Anaelle Fait

Name: Anaëlle Fait
Twitter: @AnaelleFait 

University of Copenhagen
Department for Veterinary and Animal Sciences
Stigbøjlen 4
1870 Frederiksberg C

Education and Experience

In June 2015, I obtained my B.Sc. in General Biology at Joseph Fourier University in Grenoble, France. During my studies, I grew a strong interest for the field of microbiology, which led me to apply for an internship in the team of Pr. Dominique Schneider, “Adaptation and Pathogenicity of Microorganisms”, at the same University. There, I studied the evolution of antibiotic resistance in an Escherichia coli long-term evolution experiment. From this internship resulted a lasting enthusiasm for the study of antibiotic resistance and microbial evolution.

From 2015 to 2017, I studied for a Master’s degree in Immunology, Microbiology and Infectious Diseases in Grenoble Alpes University in France. This pluridisciplinary program allowed for a broad range of qualifications, among which conducting a research project, and developing oral and written skills for the presentation of research results. Furthermore, it offered a rich theoretical background with conferences from international speakers.

During that time, I conducted two internships in the Infection Microbiology group led by Pr. Søren Molin and Pr. Helle Krogh Johansen, M.D., in the Novo Nordisk Foundation Center for Biosustainability at the Technical University of Denmark. During my first internship, I studied the phenotypic evolution of Pseudomonas aeruginosa during chronic infection in cystic fibrosis patients via growth competition assays. In my second internship, I focused on the role of Resistance-Nodulation-Division efflux pumps in that evolution and could write my Master thesis “Role of MexXY-OprM and MexAB-OprM efflux pumps in adaptation of Pseudomonas aeruginosa to the airways of cystic fibrosis patients”.
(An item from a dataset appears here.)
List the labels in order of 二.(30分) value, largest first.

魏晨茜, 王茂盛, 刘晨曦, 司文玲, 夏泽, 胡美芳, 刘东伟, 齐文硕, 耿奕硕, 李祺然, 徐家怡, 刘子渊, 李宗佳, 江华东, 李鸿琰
ESR9 - Intrinsic resistance to antibiotics

Project description

Vancomycin, a last-resort glycopeptide antibiotic, is the preferred treatment against MRSA infections, however, Staphylococcus aureus strains with decreased susceptibility to vancomycin (VISA) have been spreading during the past 20 years. VISA infections are associated with more severe infections and treatment failure. VISA strains harbor diverse and complex resistance mechanisms. They develop via the stepwise accumulation of mutations conferring mostly low-level resistance, resulting in tolerant phenotypes difficult to detect in the clinic.
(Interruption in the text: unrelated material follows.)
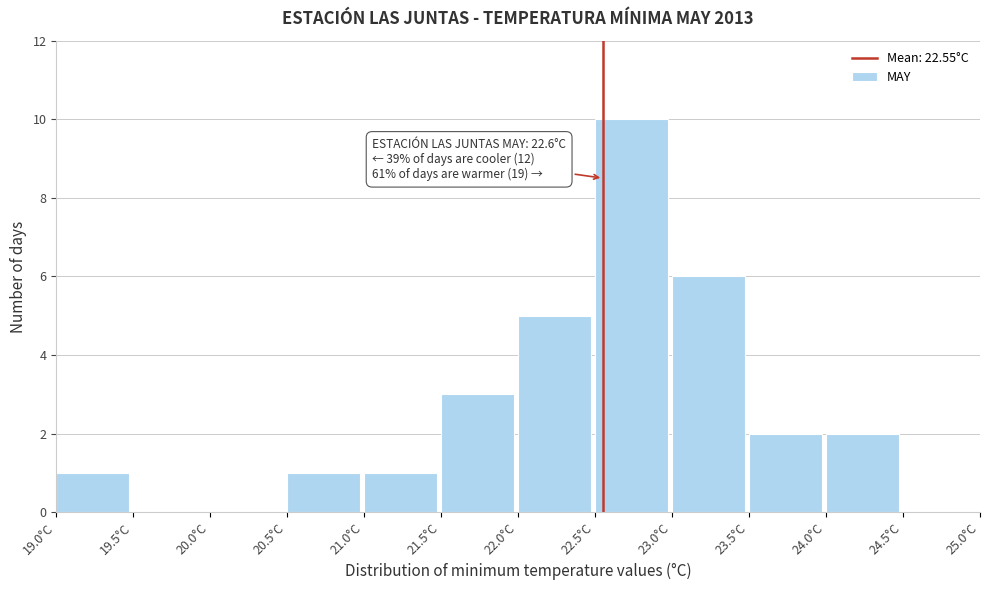

Which range on the x-axis has the tallest bar?

22.5 to 23.0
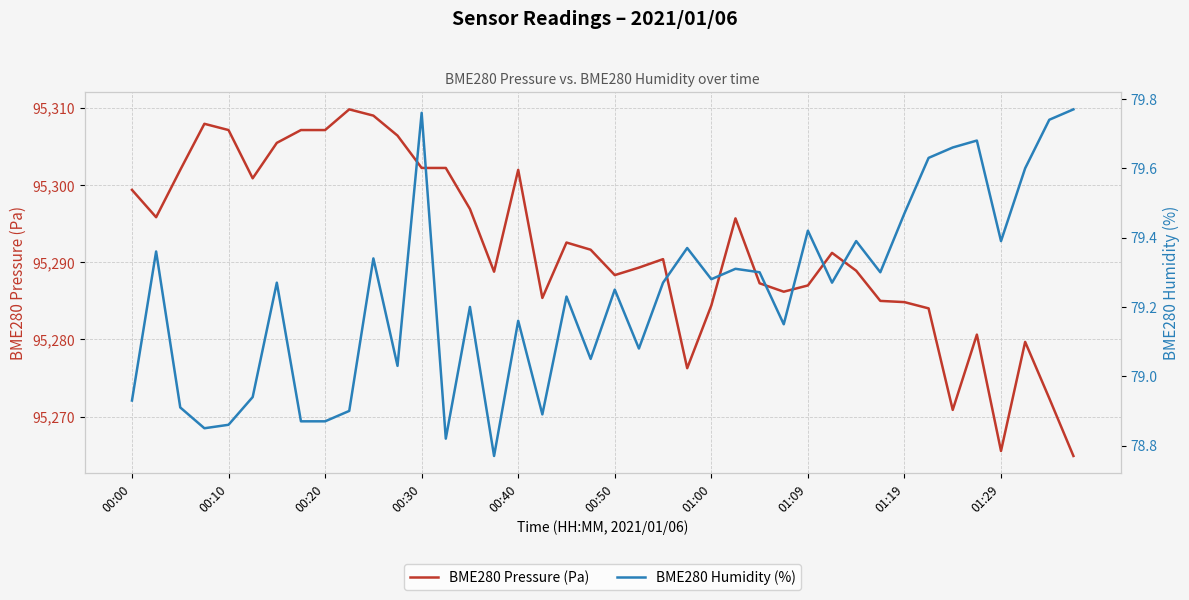

Which category has the lowest value in the BME280 Humidity (%) series?

15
By using in vitro experimental evolution, whole genome sequencing, and extensive phenotypic characterization, we wish to reconstruct the evolutionary processes driving the adaptation of S. aureus to vancomycin. Our aim is to narrow down the genes and conditions essential for the initial development of VISA and its stability, to study the influence of epistatic interactions, and to decipher the importance of specific evolutionary routes. In collaboration with Wageningen University, The Netherlands, and NAICONS srl, Italy, we will screen for adjuvant drugs affecting vancomycin resistance development and/or enhancing vancomycin efficacy. Altogether, our understanding of the evolutionary processes driving adaptation of S. aureus to vancomycin can help us find new approaches to combat antibiotic resistance development.